Entwicklung eines Sprachförderkonzeptes
Ein
Konzept schulischer Sprachförderung für Schüler mit
Migrationshintergrund setzt das Erlernen der deutschen Sprache als der
gemeinsamen Schul- und Verkehrssprache an die erste Stelle. Ziel eines
solchen Konzeptes ist es, dass alle Schülerinnen und Schüler am Ende
der Sekundarstufe I den sprachlichen Anforderungen schriftlich,
mündlich und in der Lesekompetenz gewachsen sind, die für eine
qualifizierte Allgemein- und Berufsausbildung oder für den Übergang in
die Gymnasiale Oberstufe nötig sind.
Bei der Entwicklung von Sprachförderkonzepten sind folgende Aspekte zu beachten:
- Förderung in Deutsch als Zweitsprache (DaZ) ist für Migrantenkinder von besonderer Bedeutung und sollte möglichst während der gesamten Schulzeit von der Schule fachgerecht umgesetzt werden.
- Der Spracherwerb ist sowohl im Mündlichen als auch im Schriftlichen stark regelgeleitet und erfordert eine deutliche Orientierung an Sprachstrukturen und Regeln (z. B. Morphologie, Syntax). Sprachförderung ist auch Grammatikunterricht!
- Im Wissen darum, dass Schulsprache stark an Schriftlichkeit orientiert ist, müssen das Textverständnis und die Fähigkeit zur Textproduktion besonders trainiert werden.
Schulische
Sprachlernkonzepte müssen systematisch und integrativ angelegt sein,
sich am Lehrplan Deutsch orientieren und zu den Rahmenbedingungen
der jeweiligen Schule passen. Eine fachlich-pädagogische Kooperation
zwischen Deutschunterricht, Muttersprachunterricht und anderen
sprachintensiven Fächern ist notwendig, damit sich die sprachliche
Fördermaßnahmen wechselseitig verstärken können.

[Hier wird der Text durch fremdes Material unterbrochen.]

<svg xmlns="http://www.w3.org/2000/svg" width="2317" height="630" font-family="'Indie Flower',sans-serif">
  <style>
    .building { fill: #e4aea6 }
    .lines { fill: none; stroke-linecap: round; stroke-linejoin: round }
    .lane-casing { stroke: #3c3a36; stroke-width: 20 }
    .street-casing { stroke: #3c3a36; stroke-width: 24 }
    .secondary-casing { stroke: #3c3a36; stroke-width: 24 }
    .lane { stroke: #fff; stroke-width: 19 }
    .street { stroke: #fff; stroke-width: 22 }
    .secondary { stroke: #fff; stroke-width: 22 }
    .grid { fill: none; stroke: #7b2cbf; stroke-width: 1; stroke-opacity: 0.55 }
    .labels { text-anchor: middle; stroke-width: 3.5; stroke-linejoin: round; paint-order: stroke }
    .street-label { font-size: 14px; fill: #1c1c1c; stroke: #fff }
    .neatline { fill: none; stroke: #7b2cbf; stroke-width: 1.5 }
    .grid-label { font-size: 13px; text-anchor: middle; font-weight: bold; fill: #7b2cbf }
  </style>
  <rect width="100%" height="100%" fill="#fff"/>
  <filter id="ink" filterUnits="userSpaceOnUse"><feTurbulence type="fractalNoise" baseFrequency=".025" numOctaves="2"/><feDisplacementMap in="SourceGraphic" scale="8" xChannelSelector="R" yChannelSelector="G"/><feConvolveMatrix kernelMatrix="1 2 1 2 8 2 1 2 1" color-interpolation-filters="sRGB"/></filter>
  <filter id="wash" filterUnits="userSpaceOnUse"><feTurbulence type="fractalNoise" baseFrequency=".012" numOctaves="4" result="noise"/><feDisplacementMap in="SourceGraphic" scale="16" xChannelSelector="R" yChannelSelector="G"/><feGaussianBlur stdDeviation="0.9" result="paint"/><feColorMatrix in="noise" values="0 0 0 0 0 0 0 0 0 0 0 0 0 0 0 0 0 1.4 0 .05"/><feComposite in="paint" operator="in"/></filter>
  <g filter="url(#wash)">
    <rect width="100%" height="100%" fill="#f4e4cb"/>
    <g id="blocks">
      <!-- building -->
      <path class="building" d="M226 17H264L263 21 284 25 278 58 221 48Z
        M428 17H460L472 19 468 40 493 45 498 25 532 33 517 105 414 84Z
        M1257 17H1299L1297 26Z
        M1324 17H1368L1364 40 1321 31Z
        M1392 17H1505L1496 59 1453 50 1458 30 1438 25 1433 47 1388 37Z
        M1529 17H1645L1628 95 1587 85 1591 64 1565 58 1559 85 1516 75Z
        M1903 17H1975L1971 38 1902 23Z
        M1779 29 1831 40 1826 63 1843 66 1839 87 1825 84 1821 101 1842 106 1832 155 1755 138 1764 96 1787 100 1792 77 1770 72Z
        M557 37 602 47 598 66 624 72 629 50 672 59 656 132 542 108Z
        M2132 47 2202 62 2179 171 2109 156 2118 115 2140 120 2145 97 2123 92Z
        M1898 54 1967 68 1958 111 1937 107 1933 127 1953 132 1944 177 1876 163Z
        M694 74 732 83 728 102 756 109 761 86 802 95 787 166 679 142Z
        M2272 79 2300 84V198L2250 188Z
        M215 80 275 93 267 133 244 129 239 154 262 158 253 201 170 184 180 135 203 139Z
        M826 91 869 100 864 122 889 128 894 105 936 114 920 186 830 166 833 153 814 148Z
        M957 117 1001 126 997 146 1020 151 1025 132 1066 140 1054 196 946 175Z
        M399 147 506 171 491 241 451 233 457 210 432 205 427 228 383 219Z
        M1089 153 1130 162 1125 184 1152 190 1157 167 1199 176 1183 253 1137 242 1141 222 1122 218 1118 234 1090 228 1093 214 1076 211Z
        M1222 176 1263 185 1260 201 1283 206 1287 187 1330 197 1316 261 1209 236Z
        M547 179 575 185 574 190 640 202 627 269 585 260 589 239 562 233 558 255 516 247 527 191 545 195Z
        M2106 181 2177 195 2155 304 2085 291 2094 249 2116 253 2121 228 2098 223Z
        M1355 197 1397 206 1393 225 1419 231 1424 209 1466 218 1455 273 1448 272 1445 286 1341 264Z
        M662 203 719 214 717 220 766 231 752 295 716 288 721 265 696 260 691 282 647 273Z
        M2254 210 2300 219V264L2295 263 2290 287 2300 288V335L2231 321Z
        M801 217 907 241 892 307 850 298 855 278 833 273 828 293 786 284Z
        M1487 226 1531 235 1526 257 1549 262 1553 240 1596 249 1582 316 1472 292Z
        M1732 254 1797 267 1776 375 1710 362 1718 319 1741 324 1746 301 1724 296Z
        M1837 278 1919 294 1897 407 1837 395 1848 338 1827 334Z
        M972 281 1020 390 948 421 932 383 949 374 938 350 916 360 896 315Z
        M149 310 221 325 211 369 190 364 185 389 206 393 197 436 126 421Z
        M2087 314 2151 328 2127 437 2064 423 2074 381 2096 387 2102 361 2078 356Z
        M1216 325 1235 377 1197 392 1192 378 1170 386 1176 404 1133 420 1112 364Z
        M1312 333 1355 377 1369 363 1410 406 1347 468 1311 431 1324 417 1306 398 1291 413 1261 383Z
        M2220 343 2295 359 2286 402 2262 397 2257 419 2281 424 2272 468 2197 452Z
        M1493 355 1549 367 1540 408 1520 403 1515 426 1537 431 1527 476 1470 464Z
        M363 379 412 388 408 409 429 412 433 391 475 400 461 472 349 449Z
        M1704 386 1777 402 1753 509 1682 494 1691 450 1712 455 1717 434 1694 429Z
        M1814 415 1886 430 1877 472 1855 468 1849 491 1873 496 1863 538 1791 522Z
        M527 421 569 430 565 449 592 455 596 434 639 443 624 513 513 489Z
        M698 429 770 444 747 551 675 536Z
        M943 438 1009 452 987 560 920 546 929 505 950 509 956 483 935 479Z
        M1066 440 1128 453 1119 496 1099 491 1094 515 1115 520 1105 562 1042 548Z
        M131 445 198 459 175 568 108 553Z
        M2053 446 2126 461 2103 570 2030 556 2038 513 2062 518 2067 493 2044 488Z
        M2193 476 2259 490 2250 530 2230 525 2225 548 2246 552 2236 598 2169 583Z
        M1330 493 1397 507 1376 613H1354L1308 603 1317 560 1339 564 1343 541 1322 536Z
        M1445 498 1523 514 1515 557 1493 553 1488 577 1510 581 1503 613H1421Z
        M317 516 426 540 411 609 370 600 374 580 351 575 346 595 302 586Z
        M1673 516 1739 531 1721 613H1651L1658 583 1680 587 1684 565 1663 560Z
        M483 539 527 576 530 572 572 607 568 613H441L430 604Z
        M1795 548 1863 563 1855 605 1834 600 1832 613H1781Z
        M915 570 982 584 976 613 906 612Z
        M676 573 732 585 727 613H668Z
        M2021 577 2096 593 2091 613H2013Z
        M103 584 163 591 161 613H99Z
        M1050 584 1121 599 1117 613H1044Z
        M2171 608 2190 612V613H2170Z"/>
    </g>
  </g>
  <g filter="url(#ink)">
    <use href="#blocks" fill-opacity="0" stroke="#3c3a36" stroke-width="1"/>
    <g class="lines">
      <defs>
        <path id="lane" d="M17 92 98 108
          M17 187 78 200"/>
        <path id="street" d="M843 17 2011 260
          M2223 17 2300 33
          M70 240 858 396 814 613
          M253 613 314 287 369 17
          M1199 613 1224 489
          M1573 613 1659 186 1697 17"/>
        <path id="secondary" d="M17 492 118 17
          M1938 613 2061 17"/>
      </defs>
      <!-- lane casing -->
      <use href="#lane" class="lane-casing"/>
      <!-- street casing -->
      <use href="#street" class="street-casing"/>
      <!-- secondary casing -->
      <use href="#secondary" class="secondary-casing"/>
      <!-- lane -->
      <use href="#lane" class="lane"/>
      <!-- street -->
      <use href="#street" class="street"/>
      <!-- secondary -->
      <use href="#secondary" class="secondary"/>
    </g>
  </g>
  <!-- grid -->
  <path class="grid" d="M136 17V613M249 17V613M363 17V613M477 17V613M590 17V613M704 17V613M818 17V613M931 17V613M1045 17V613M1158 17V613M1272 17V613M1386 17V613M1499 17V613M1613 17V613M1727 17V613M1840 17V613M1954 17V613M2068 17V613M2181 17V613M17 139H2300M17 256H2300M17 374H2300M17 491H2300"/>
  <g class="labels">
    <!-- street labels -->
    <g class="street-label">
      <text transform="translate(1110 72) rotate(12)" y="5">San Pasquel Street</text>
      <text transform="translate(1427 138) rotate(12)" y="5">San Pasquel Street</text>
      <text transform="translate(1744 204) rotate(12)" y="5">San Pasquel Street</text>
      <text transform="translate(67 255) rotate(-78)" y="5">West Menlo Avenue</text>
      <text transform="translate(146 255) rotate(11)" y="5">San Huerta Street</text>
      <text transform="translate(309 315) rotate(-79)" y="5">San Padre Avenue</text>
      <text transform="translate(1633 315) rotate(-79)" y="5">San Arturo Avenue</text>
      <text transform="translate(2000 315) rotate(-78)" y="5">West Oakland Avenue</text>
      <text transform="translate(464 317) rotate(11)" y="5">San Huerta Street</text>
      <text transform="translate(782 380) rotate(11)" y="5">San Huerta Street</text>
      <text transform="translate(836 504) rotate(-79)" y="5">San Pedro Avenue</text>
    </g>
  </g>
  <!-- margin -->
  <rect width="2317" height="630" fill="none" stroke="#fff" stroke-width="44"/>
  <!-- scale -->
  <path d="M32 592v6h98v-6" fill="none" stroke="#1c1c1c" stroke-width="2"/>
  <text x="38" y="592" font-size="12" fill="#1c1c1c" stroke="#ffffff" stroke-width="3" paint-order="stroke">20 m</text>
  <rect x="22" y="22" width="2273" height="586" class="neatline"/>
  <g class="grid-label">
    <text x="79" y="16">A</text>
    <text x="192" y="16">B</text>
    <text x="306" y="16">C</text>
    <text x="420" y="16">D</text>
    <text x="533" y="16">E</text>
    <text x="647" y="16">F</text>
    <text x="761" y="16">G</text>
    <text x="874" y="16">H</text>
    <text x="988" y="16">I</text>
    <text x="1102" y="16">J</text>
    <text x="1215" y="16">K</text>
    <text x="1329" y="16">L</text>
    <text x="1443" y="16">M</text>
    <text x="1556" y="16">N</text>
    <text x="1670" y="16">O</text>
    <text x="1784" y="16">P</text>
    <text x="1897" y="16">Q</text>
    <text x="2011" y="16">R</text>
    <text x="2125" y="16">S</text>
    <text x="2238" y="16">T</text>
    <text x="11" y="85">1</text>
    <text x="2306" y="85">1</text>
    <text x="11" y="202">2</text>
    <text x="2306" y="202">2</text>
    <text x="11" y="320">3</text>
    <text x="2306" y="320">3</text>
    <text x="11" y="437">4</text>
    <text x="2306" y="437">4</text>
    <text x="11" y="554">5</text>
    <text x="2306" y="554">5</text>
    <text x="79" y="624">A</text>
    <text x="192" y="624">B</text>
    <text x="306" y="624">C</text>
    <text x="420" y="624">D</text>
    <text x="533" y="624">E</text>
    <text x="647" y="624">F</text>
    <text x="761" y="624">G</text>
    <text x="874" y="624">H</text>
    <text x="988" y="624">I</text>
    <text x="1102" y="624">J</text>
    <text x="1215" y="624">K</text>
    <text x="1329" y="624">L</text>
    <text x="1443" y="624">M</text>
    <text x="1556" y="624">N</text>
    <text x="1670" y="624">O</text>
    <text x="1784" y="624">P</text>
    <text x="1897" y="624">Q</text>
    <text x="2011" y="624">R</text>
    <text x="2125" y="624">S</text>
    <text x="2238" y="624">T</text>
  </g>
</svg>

Sprachlernkonzepte müssen den Zeitfaktor beachten, der für den
schulischen Unterricht zur Verfügung steht. Ganztagsangebote helfen
hierbei. An Schulen mit Ganztagsangeboten hat für Migrantenkinder die
sprachliche Förderung Vorrang gegenüber den alternativen Ganztagsangeboten.
Sprachförderkonzepte enthalten verpflichtend folgende Elemente:
- Diagnose des Sprachförderbedarfs/Bestandsaufnahme,
- Festlegung von Lern- und Entwicklungszielen,
- Verabredung von fach- und lernbereichsübergreifenden Prinzipien der Sprachförderung,
- Verknüpfung der Sprachförderung mit weiteren Förderangeboten der Schule,
- Entwicklung eines Sprachenportfolios Deutsch, das sich an vorhandenen Sprachkompetenzen des einzelnen Kindes orientiert und seine individuelle Sprachentwicklung dokumentiert,
- Kooperation mit Beratungs- und Unterstützungssystemen z. B. mit den örtlichen RAA,
- Methoden und Instrumente des Controlling, d. h. der Überprüfung, ob und wie Qualitätsindikatoren sich verändert haben,
- Dokumentation der zusätzlichen personellen und sächlichen Aufwendungen für die Sprachförderung.
Diese Elemente sind zugleich auch Qualitätsindikatoren für Wirksamkeit der Integrations- und Fördermaßnahmen einer gelungenen Sprachförderung.